В стойле находились огромный черный мерин и тонконогая кобылка с узкой породистой мордой. Степан вывел лошадь и стал ее запрягать, с легкостью прилаживая седло, затягивая подпругу.
– Куды собралися? – услышала я старушечий голос.
– Куды нада, что лезешь? – грубо отозвался Степан.
Тут старуха появилась сама – маленькая, круглая, в черном траурном платке, в длинной, обсыпанной сеном юбке.
– Ох ты, – хрюкнула она, заприметив меня, и вытянула губы.
– Что смотришь? – гаркнул Степан, надевая на лошадь узду. – Иди уже в дом!
Бабка вышла, прихватив с собой ведро и расплескивая на темный подол молоко, напоследок многозначительно цокнула языком.
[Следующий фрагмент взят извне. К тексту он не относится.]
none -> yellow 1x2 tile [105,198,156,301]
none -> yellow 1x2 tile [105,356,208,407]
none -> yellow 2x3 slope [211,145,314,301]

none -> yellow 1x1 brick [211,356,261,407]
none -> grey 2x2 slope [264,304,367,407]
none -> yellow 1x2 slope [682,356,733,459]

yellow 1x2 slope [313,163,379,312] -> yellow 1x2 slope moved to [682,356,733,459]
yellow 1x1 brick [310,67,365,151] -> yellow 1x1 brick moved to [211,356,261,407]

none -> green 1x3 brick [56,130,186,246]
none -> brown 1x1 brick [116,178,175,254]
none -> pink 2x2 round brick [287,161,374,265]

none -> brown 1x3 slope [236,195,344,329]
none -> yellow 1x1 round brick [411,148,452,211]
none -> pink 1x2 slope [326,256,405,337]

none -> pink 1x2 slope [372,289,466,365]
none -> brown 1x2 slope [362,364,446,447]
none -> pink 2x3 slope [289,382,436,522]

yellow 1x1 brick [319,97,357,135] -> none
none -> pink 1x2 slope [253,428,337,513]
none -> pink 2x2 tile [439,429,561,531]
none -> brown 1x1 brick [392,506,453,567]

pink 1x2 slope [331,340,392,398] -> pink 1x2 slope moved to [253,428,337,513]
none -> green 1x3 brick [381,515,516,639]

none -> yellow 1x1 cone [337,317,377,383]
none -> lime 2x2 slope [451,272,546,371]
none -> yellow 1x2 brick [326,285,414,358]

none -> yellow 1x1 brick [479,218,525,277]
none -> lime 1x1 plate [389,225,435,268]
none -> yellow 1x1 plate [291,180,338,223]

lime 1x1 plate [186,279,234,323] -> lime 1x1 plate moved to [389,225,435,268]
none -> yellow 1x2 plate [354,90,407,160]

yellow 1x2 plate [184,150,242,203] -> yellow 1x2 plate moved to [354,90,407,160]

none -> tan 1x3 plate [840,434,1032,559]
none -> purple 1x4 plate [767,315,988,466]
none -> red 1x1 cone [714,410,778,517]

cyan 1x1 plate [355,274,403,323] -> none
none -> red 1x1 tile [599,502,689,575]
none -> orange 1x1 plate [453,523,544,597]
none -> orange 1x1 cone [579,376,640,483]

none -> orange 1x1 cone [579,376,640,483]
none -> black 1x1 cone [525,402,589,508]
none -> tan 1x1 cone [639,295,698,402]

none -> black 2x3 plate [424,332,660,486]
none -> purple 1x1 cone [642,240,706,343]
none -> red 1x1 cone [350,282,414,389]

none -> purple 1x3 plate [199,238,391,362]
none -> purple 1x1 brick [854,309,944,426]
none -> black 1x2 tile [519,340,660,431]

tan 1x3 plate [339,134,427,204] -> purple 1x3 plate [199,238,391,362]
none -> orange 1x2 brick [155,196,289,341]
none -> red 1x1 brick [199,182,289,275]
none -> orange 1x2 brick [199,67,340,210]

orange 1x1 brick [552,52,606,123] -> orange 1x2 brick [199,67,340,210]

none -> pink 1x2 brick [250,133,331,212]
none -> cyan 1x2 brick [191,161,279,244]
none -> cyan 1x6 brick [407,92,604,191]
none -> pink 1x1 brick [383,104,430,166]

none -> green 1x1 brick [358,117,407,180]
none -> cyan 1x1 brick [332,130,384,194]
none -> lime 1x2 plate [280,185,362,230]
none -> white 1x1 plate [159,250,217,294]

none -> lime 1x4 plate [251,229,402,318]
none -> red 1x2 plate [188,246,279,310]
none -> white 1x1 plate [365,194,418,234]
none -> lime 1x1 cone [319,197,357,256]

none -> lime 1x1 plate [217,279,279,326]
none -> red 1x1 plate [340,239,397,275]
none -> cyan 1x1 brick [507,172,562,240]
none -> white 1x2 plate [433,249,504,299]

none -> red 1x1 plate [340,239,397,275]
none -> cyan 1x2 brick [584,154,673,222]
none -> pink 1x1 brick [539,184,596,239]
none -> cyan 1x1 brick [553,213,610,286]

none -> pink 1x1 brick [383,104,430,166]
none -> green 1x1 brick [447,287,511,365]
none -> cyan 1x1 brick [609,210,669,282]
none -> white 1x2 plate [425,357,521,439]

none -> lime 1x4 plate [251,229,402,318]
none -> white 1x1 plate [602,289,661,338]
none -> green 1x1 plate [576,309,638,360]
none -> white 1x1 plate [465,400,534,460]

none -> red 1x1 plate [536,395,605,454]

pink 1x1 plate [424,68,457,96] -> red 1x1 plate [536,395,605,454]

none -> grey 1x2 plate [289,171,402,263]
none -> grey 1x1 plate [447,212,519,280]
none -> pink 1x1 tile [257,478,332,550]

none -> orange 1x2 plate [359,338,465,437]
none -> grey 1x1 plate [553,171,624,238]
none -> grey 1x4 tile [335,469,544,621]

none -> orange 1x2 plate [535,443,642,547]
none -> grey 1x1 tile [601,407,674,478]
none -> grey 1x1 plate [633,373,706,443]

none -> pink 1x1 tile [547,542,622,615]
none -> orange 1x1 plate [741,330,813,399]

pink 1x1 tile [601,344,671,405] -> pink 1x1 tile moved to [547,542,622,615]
– Мать? – без интереса полюбопытствовала я, скорее для поддержания светской беседы. Ведь не каждый день ненавистный недруг, притворяющийся другом, уводит обожаемую лошадь.
– Хозяйка избы, комнату у нее снимаю. Бери, – он протянул мне повод.
– Вернуть не обещаю, – сразу оговорилась я.
Степан хмуро глянул на меня из-под бровей и буркнул:
– А никто и не рассчитывает на это.
Я вывела лошадку во двор. Та, почувствовав чужую руку, заволновалась, нервно затанцевала, пытаясь утянуть меня обратно в сарай. Степан похлопал ее по теплому боку, потом помог мне забраться в седло. Тело мое сразу же отозвалось болью во всех простреленных членах и заодно в пояснице. Я качнулась в неудобном жестком седле и вцепилась в поводья, чтобы не рухнуть в снег.
– Тебя проводить? – Степан с сожалением поглаживал лошадку, тыкавшуюся мордой в его открытую ладонь.
– Не надо, найду как-нибудь выход, раз вход нашла. – Я понукнула кобылу и выехала со двора.